Still, Davis has been working in the industry for so long that most of his co-workers are now his close friends. Touring means spending time with them, usually in beautiful locations filled with people having a good time.
Being on the road makes doing his job easier, too. Music festival production is a small, tight-knit group. Often, many of the same people are touring around, and working on all the same shows together. So, instead of waiting for an email from a parking manager, Davis can just walk over to the person and get the information he needs.
“You actually get a lot of work done at other shows just by virtue of being at the show,” said Davis.
On the other hand, the idea of a romantic relationship doesn’t even occur to him, because it’s so far-fetched. Davis is gay and the operations side of festivals is a very heteronormative place.
“It’s a bit of sacrifice,” he admits.
Still, Davis loves living on the road.
On the road, Davis revels in being in a constant state of adaption and evaluation. He actually fears landing in any place for a long period of time, and the bills that come with that kind of life.
He’s a creature of habit, and does enjoy the “regularity” when he stays in one place for a while. But after a few months he always starts to feel a sense of inertia and complacency that makes him anxious to move forward again.
Davis’ lifestyle has completely changed his relationship with money in one big way: It’s allowed him to let go.
Something happened when he started getting rid of all of his possessions and eliminated the overhead.

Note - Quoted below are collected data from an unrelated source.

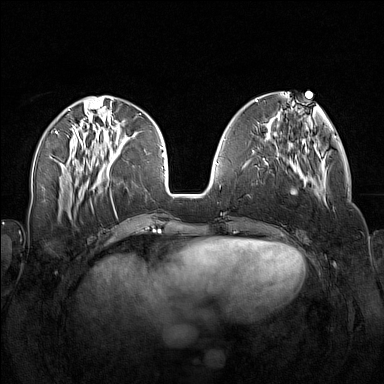
Breast MRI (dynamic contrast-enhanced), one axial slice. Slice 56 of 160 in the series (ordered by position). Dynamic contrast-enhanced series, time point 2 of 7 at this slice position (early post-contrast). 1.5 T. TE 1.8 ms, TR 5 ms. 1 mm slice thickness. 384 × 384 image matrix. Female patient.
Annotated regions visible in this slice (semi-automatic segmentation, software-assisted and operator-edited):
- enhancing-tissue mask used for the functional tumour volume (all voxels passing the contrast-enhancement thresholds inside the analysis volume; usually the tumour): box from (x=258, y=138) to (x=326, y=204) px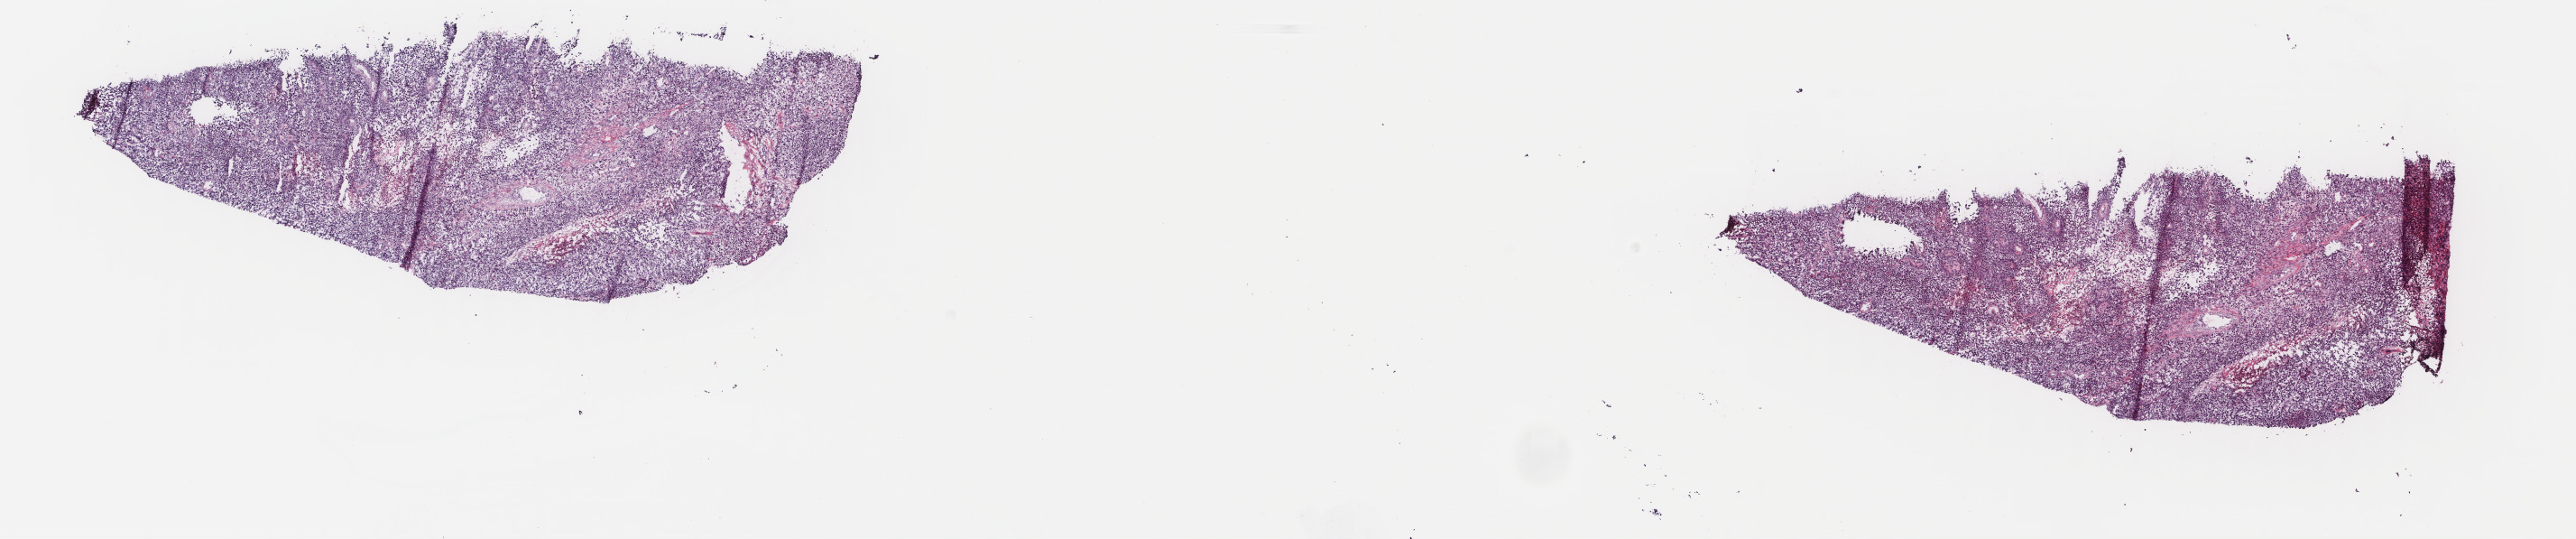
Whole-slide histology image, H&E-stained — shown as a low-resolution overview of the whole scanned area (about 22.7 x 4.7 mm). Frozen section from the top of the tissue portion. Metastatic tumour sample. Female, age 66 years at initial diagnosis. Composition of this section per pathologist review: tumour cells 75%, tumour nuclei 75%, normal cells 0%, stromal cells 16%, necrosis 9%. Inflammatory infiltration, as recorded: lymphocyte infiltration 7%, monocyte infiltration 1%, neutrophil infiltration 1%.
- this section: metastatic tumour tissue
- patient diagnosis: Amelanotic melanoma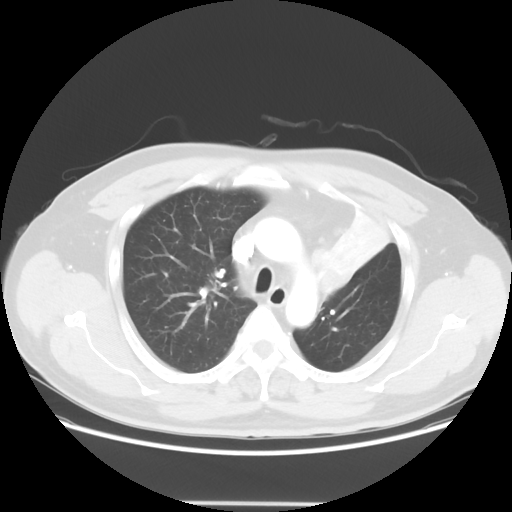
Chest CT, one axial slice. Slice 44 of 62 in the series (ordered by position). Reconstruction kernel STANDARD. Lung window (W 1500 / L -600 HU). 5 mm slice thickness. 512 × 512 image matrix, field of view 403 × 403 mm. Patient: male, 49 years. Case-level facts recorded for this patient, not image findings: clinical TNM (as recorded): T3 N3 M1c.
Structures marked on this image (rectangle marked by the reading radiologist):
- lung tumour (recorded histology: squamous cell carcinoma): bounding box [x1, y1, x2, y2] px = [307, 246, 361, 314]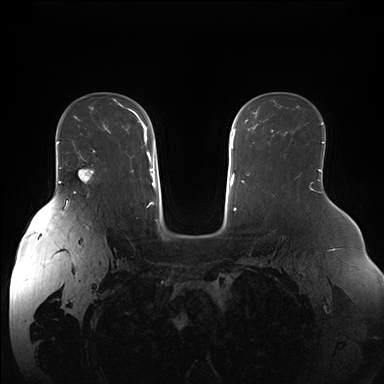
Breast MRI (dynamic contrast-enhanced), one axial slice. Position 110 of 176 along the scan axis. Dynamic contrast-enhanced series, time point 2 of 7 at this slice position (early post-contrast). 1.5 T. TE 1.5 ms, TR 4.1 ms. 384 × 384 image matrix, field of view 380 × 380 mm. Female patient.
Annotated regions visible in this slice (semi-automatically segmented with operator editing):
- enhancing-tissue mask used for the functional tumour volume (all voxels passing the contrast-enhancement thresholds inside the analysis volume; usually the tumour): bounding box (x1, y1, x2, y2) in pixels: (75, 150, 95, 183)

Owning things never made him feel like he could relax. But getting rid of them and not needing to spend money to live the life he wanted, did.

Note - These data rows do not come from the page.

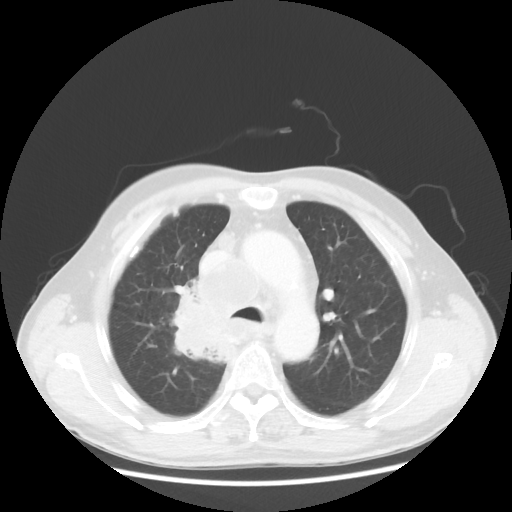
Chest CT, one axial slice; reconstruction kernel STANDARD; 100 kVp; lung window (W 1500 / L -600 HU); 5 mm slice thickness; 512 × 512 image matrix, field of view 382 × 382 mm. Male patient, age 64 years. Case-level facts recorded for this patient, not image findings: clinical TNM (as recorded): T3 N3 M0.
Outlined on this slice (bounding box drawn by a radiologist):
- lung tumour (recorded histology: small cell carcinoma): bounding box [x1, y1, x2, y2] px = [163, 283, 245, 375]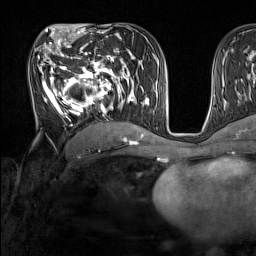
Breast MRI (dynamic contrast-enhanced), one axial slice; slice 78 of 160 in the series (ordered by position); cropped to one breast; dynamic contrast-enhanced series, time point 2 of 7 at this slice position (early post-contrast); 1.5 T; TE 1.8 ms, TR 5 ms; 1 mm slice thickness; 256 × 256 image matrix, field of view 220 × 220 mm. Female patient.
Structures marked on this image (semi-automatically segmented with operator editing):
- enhancing-tissue mask used for the functional tumour volume (all voxels passing the contrast-enhancement thresholds inside the analysis volume; usually the tumour): bounding box [x1, y1, x2, y2] px = [34, 44, 137, 128]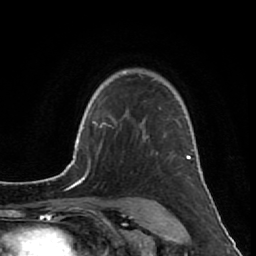
Breast MRI (dynamic contrast-enhanced), one axial slice. Slice 63 of 80 in the series (ordered by position). Cropped to one breast. Dynamic contrast-enhanced series, time point 2 of 7 at this slice position (early post-contrast). 1.5 T. TE 2.6 ms, TR 5.7 ms. 256 × 256 image matrix, field of view 160 × 160 mm. Female patient.
Outlined on this slice (semi-automatic segmentation, software-assisted and operator-edited):
- enhancing-tissue mask used for the functional tumour volume (all voxels passing the contrast-enhancement thresholds inside the analysis volume; usually the tumour): bounding box (x1, y1, x2, y2) in pixels: (124, 70, 187, 159)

He doesn’t worry about having money anymore because he rarely pays for things. And the less he worries about having money, the more he can save.
You see, Davis used to make a lot more than he is now, spent it frivolously, and saved a lot less. He says he would spend money to prove to himself that he was valuable and successful.

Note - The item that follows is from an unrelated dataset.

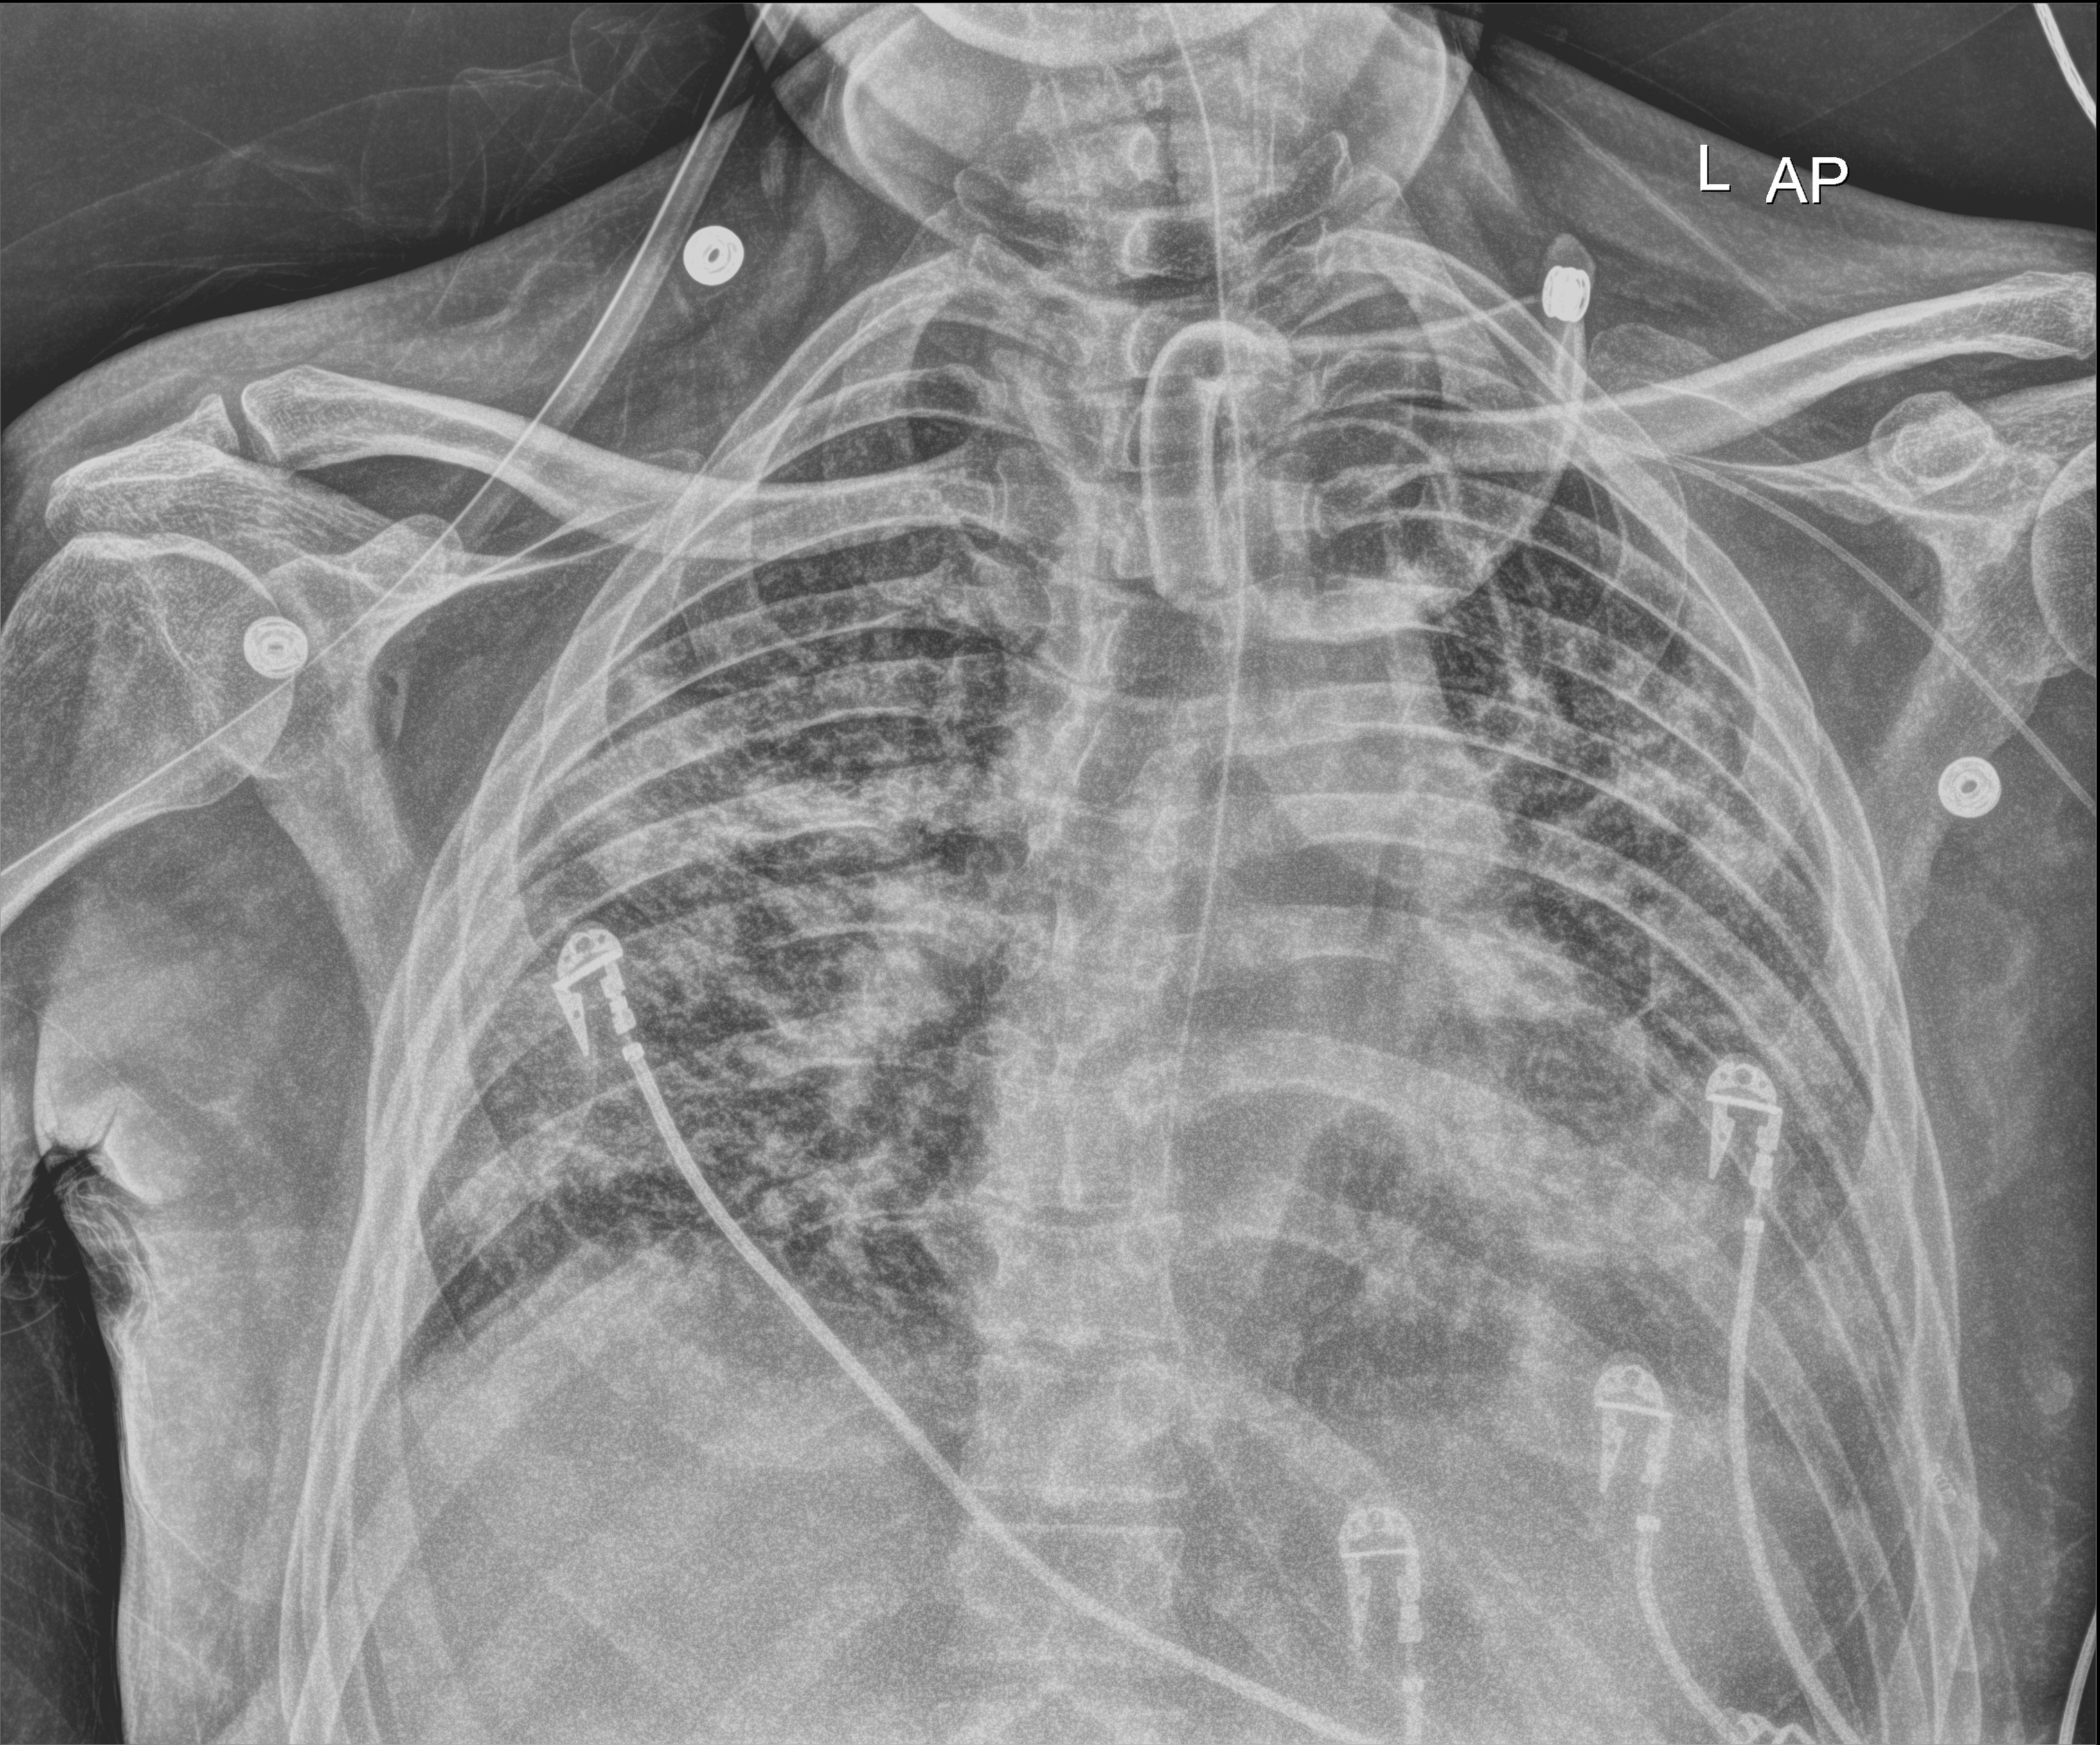
Chest X-ray. Male patient hospitalised with COVID-19, age 18–59 years.
Admission-level facts for this patient (not findings on this image; timing relative to this image not recorded):
- mechanically ventilated during this hospital stay: yes
- admitted to intensive care during this hospital stay: yes
- diabetes (admission record): no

“The less I was worried about having money, the easier it was to be frugal, because money didn’t become the thing I was identifying with as my value,” said Davis.
“When you identify money as your value, then the spending of it becomes the expression of that.
“I’m not identified with [money] so I can put it in this savings account. I am not identified with [money], so I am just going to pay off all that debt now because that debt feels like it’s encroaching. So, instead of purchasing to prove that [my debt is] not encroaching, I can just pay it off.”
Davis’ success really comes down to contentment. He’s learned what’s important to him and what he needs, which as it turns out, is quite different from what our culture tells us we need.
Davis says that when all the other parts of his life are fulfilled, the anxious spending urge is greatly lessened. Self-worth is no longer tied to what you own.
“It’s all about knowing what your style is and really trusting it. No one has ever said, live in the crazy way,” said Davis.
“No baby boomer has ever doled out that advice.”